THE TASK: Write the listing out again, exactly as it reads below.

*** RECORDS SUPPLIED Section Begins ***

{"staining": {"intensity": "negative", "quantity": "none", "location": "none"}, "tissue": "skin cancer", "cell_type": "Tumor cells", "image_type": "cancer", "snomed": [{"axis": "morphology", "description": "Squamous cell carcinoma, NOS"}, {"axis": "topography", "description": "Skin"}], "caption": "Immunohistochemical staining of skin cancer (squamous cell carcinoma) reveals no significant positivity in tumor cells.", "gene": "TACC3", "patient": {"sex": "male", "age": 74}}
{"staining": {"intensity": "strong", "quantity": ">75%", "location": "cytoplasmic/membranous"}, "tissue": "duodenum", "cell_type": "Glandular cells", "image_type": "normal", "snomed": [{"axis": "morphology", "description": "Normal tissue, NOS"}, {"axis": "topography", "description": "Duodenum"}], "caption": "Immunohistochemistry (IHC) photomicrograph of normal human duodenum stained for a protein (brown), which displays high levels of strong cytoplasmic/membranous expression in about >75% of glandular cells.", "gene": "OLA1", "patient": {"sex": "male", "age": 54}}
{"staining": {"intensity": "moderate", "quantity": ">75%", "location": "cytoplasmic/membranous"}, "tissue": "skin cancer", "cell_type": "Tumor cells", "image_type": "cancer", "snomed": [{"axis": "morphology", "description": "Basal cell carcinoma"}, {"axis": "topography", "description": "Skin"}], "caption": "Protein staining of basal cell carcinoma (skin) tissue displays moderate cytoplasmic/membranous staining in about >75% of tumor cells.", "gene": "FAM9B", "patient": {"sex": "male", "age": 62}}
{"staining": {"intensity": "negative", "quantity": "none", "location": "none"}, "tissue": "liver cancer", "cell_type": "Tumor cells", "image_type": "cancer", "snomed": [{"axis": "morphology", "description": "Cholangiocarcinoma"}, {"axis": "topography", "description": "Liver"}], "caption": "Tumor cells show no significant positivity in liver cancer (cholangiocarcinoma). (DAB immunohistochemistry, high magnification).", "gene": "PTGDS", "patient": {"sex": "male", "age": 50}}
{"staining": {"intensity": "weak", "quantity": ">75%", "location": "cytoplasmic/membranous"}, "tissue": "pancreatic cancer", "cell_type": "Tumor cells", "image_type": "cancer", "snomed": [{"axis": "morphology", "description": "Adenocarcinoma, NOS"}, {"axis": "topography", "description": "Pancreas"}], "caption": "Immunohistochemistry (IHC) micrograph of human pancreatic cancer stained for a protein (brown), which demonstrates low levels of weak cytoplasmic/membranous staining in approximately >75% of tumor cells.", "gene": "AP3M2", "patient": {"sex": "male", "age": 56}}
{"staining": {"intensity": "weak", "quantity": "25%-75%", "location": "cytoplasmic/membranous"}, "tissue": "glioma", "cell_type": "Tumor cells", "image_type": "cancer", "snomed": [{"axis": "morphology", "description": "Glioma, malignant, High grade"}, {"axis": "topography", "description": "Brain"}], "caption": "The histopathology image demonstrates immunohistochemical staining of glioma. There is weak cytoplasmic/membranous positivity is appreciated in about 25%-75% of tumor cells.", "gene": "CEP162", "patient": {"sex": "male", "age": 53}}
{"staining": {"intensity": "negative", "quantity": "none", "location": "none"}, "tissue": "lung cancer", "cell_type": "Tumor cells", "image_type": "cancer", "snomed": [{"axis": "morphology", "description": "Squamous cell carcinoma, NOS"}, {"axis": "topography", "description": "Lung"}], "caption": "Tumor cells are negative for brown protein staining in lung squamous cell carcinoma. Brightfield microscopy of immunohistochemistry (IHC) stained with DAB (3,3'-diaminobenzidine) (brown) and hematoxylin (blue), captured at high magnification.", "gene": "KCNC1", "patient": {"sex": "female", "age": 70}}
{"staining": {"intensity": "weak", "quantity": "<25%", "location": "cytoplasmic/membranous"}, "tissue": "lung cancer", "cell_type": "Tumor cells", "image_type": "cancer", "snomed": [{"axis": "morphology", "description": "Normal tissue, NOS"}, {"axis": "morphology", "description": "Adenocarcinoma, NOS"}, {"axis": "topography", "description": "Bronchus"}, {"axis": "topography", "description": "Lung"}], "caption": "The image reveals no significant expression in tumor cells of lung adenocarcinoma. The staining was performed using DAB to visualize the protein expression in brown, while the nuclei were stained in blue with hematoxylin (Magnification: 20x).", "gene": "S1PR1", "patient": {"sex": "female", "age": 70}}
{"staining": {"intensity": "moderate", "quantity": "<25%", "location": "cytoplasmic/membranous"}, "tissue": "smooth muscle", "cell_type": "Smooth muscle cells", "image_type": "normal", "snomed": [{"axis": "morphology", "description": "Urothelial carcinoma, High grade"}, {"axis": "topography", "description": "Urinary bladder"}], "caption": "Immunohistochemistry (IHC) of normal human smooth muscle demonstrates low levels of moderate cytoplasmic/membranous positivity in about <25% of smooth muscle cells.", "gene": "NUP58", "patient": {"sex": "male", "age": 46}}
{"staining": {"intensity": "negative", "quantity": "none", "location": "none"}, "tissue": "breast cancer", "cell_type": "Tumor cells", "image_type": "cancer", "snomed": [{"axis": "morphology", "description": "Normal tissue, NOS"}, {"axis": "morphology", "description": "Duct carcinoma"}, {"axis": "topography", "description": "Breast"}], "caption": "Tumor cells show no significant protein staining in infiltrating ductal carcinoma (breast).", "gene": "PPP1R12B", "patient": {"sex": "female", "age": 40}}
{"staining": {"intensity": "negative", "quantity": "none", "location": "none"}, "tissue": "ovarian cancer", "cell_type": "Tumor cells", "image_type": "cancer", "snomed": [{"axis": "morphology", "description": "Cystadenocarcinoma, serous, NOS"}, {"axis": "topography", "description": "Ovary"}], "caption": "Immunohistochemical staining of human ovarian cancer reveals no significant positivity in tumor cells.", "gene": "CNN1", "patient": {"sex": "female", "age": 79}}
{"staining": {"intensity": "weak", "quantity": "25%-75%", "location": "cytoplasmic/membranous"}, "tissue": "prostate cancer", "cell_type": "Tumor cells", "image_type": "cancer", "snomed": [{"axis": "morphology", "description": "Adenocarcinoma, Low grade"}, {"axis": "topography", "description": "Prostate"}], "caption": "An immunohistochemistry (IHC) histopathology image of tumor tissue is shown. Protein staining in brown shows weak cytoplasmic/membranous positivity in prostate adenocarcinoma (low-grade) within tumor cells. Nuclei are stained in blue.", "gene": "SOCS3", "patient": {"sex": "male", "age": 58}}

*** RECORDS SUPPLIED Section Ends ***

RESULT:
{"staining": {"intensity": "negative", "quantity": "none", "location": "none"}, "tissue": "skin cancer", "cell_type": "Tumor cells", "image_type": "cancer", "snomed": [{"axis": "morphology", "description": "Squamous cell carcinoma, NOS"}, {"axis": "topography", "description": "Skin"}], "caption": "Immunohistochemical staining of skin cancer (squamous cell carcinoma) reveals no significant positivity in tumor cells.", "gene": "TACC3", "patient": {"sex": "male", "age": 74}}
{"staining": {"intensity": "strong", "quantity": ">75%", "location": "cytoplasmic/membranous"}, "tissue": "duodenum", "cell_type": "Glandular cells", "image_type": "normal", "snomed": [{"axis": "morphology", "description": "Normal tissue, NOS"}, {"axis": "topography", "description": "Duodenum"}], "caption": "Immunohistochemistry (IHC) photomicrograph of normal human duodenum stained for a protein (brown), which displays high levels of strong cytoplasmic/membranous expression in about >75% of glandular cells.", "gene": "OLA1", "patient": {"sex": "male", "age": 54}}
{"staining": {"intensity": "moderate", "quantity": ">75%", "location": "cytoplasmic/membranous"}, "tissue": "skin cancer", "cell_type": "Tumor cells", "image_type": "cancer", "snomed": [{"axis": "morphology", "description": "Basal cell carcinoma"}, {"axis": "topography", "description": "Skin"}], "caption": "Protein staining of basal cell carcinoma (skin) tissue displays moderate cytoplasmic/membranous staining in about >75% of tumor cells.", "gene": "FAM9B", "patient": {"sex": "male", "age": 62}}
{"staining": {"intensity": "negative", "quantity": "none", "location": "none"}, "tissue": "liver cancer", "cell_type": "Tumor cells", "image_type": "cancer", "snomed": [{"axis": "morphology", "description": "Cholangiocarcinoma"}, {"axis": "topography", "description": "Liver"}], "caption": "Tumor cells show no significant positivity in liver cancer (cholangiocarcinoma). (DAB immunohistochemistry, high magnification).", "gene": "PTGDS", "patient": {"sex": "male", "age": 50}}
{"staining": {"intensity": "weak", "quantity": ">75%", "location": "cytoplasmic/membranous"}, "tissue": "pancreatic cancer", "cell_type": "Tumor cells", "image_type": "cancer", "snomed": [{"axis": "morphology", "description": "Adenocarcinoma, NOS"}, {"axis": "topography", "description": "Pancreas"}], "caption": "Immunohistochemistry (IHC) micrograph of human pancreatic cancer stained for a protein (brown), which demonstrates low levels of weak cytoplasmic/membranous staining in approximately >75% of tumor cells.", "gene": "AP3M2", "patient": {"sex": "male", "age": 56}}
{"staining": {"intensity": "weak", "quantity": "25%-75%", "location": "cytoplasmic/membranous"}, "tissue": "glioma", "cell_type": "Tumor cells", "image_type": "cancer", "snomed": [{"axis": "morphology", "description": "Glioma, malignant, High grade"}, {"axis": "topography", "description": "Brain"}], "caption": "The histopathology image demonstrates immunohistochemical staining of glioma. There is weak cytoplasmic/membranous positivity is appreciated in about 25%-75% of tumor cells.", "gene": "CEP162", "patient": {"sex": "male", "age": 53}}
{"staining": {"intensity": "negative", "quantity": "none", "location": "none"}, "tissue": "lung cancer", "cell_type": "Tumor cells", "image_type": "cancer", "snomed": [{"axis": "morphology", "description": "Squamous cell carcinoma, NOS"}, {"axis": "topography", "description": "Lung"}], "caption": "Tumor cells are negative for brown protein staining in lung squamous cell carcinoma. Brightfield microscopy of immunohistochemistry (IHC) stained with DAB (3,3'-diaminobenzidine) (brown) and hematoxylin (blue), captured at high magnification.", "gene": "KCNC1", "patient": {"sex": "female", "age": 70}}
{"staining": {"intensity": "weak", "quantity": "<25%", "location": "cytoplasmic/membranous"}, "tissue": "lung cancer", "cell_type": "Tumor cells", "image_type": "cancer", "snomed": [{"axis": "morphology", "description": "Normal tissue, NOS"}, {"axis": "morphology", "description": "Adenocarcinoma, NOS"}, {"axis": "topography", "description": "Bronchus"}, {"axis": "topography", "description": "Lung"}], "caption": "The image reveals no significant expression in tumor cells of lung adenocarcinoma. The staining was performed using DAB to visualize the protein expression in brown, while the nuclei were stained in blue with hematoxylin (Magnification: 20x).", "gene": "S1PR1", "patient": {"sex": "female", "age": 70}}
{"staining": {"intensity": "moderate", "quantity": "<25%", "location": "cytoplasmic/membranous"}, "tissue": "smooth muscle", "cell_type": "Smooth muscle cells", "image_type": "normal", "snomed": [{"axis": "morphology", "description": "Urothelial carcinoma, High grade"}, {"axis": "topography", "description": "Urinary bladder"}], "caption": "Immunohistochemistry (IHC) of normal human smooth muscle demonstrates low levels of moderate cytoplasmic/membranous positivity in about <25% of smooth muscle cells.", "gene": "NUP58", "patient": {"sex": "male", "age": 46}}
{"staining": {"intensity": "negative", "quantity": "none", "location": "none"}, "tissue": "breast cancer", "cell_type": "Tumor cells", "image_type": "cancer", "snomed": [{"axis": "morphology", "description": "Normal tissue, NOS"}, {"axis": "morphology", "description": "Duct carcinoma"}, {"axis": "topography", "description": "Breast"}], "caption": "Tumor cells show no significant protein staining in infiltrating ductal carcinoma (breast).", "gene": "PPP1R12B", "patient": {"sex": "female", "age": 40}}
{"staining": {"intensity": "negative", "quantity": "none", "location": "none"}, "tissue": "ovarian cancer", "cell_type": "Tumor cells", "image_type": "cancer", "snomed": [{"axis": "morphology", "description": "Cystadenocarcinoma, serous, NOS"}, {"axis": "topography", "description": "Ovary"}], "caption": "Immunohistochemical staining of human ovarian cancer reveals no significant positivity in tumor cells.", "gene": "CNN1", "patient": {"sex": "female", "age": 79}}
{"staining": {"intensity": "weak", "quantity": "25%-75%", "location": "cytoplasmic/membranous"}, "tissue": "prostate cancer", "cell_type": "Tumor cells", "image_type": "cancer", "snomed": [{"axis": "morphology", "description": "Adenocarcinoma, Low grade"}, {"axis": "topography", "description": "Prostate"}], "caption": "An immunohistochemistry (IHC) histopathology image of tumor tissue is shown. Protein staining in brown shows weak cytoplasmic/membranous positivity in prostate adenocarcinoma (low-grade) within tumor cells. Nuclei are stained in blue.", "gene": "SOCS3", "patient": {"sex": "male", "age": 58}}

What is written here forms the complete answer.